At eleven o’clock it was crowded. Old buses with locally built bodies of wood and tacked-on tin were parked in the side road above, their windows hung with clothes. Clothes hung on bushes; and bundles and baskets were everywhere. Radios played the reggae. Out of the shade of the trees, on a little bluff of dry sand, men and women gowned in black or red rang bells and chanted, facing the sea. The sky, blue inland, was silver here in the heat.
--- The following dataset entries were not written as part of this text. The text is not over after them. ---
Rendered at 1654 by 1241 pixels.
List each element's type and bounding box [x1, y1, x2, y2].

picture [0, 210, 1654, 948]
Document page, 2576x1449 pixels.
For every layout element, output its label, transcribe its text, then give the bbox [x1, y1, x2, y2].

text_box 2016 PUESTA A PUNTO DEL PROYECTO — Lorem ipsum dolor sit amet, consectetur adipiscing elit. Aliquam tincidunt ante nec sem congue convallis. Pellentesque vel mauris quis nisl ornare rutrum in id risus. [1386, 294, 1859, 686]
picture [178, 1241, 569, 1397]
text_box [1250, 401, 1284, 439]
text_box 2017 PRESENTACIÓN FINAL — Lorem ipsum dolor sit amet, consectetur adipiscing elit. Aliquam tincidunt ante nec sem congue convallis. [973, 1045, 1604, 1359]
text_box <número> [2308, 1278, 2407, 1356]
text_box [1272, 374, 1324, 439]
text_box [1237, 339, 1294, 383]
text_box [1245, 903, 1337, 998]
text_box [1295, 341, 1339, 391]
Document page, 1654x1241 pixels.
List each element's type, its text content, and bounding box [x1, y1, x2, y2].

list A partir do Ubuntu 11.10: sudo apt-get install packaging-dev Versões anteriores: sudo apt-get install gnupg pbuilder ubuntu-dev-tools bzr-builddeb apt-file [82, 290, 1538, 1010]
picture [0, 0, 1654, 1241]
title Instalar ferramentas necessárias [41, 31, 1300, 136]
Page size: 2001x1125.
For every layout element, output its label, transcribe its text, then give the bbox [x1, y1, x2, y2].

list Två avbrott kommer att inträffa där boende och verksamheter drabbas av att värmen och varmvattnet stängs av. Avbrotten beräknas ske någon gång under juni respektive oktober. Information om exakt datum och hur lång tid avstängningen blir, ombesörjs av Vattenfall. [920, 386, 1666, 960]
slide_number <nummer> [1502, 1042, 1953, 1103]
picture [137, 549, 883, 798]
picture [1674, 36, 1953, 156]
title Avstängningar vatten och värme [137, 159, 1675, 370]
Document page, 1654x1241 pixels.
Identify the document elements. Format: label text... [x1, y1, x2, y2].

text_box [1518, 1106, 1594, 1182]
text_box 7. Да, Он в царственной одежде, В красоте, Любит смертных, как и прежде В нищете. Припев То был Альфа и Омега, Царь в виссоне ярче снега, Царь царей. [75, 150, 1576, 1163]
Jane, Roche, and Harry de Tunja had walked far beyond the little estuary and the crowds, and were now walking back. They walked in the narrow strip of sand between the cliff and the ebbing sea; and soon they began again to see the long white candles on the sand, amid the tangle of weed, the dead coconut branches, the unfamiliar tins dropped somewhere in mid-ocean. Long white candles, still whole, still fresh, with only the tips of the wicks burned. And, here and there, the little nailed-up rafts, hatcheted strips of hairy yellow box boards, on which the candles had been sent out on the water, to be doused at the first wave or to collapse at the first turbulence: a drama taking place again, in the distance, in the shallows outside the estuary: a black-gowned man, standing up to his waist in the sea, ringing a bell with one hand, holding a little raft steady with the other hand, a blindfolded woman in a pink chemise beside him, with a lighted candle in her hand. Yellow box-board rafts, pushed far from their launching places by the wavelets that broke at odd angles, bobbed about at the edge of the sea, struck muddy sand, floated again, were stranded. Candles, splashed with gritty black mud, littered the estuary beach.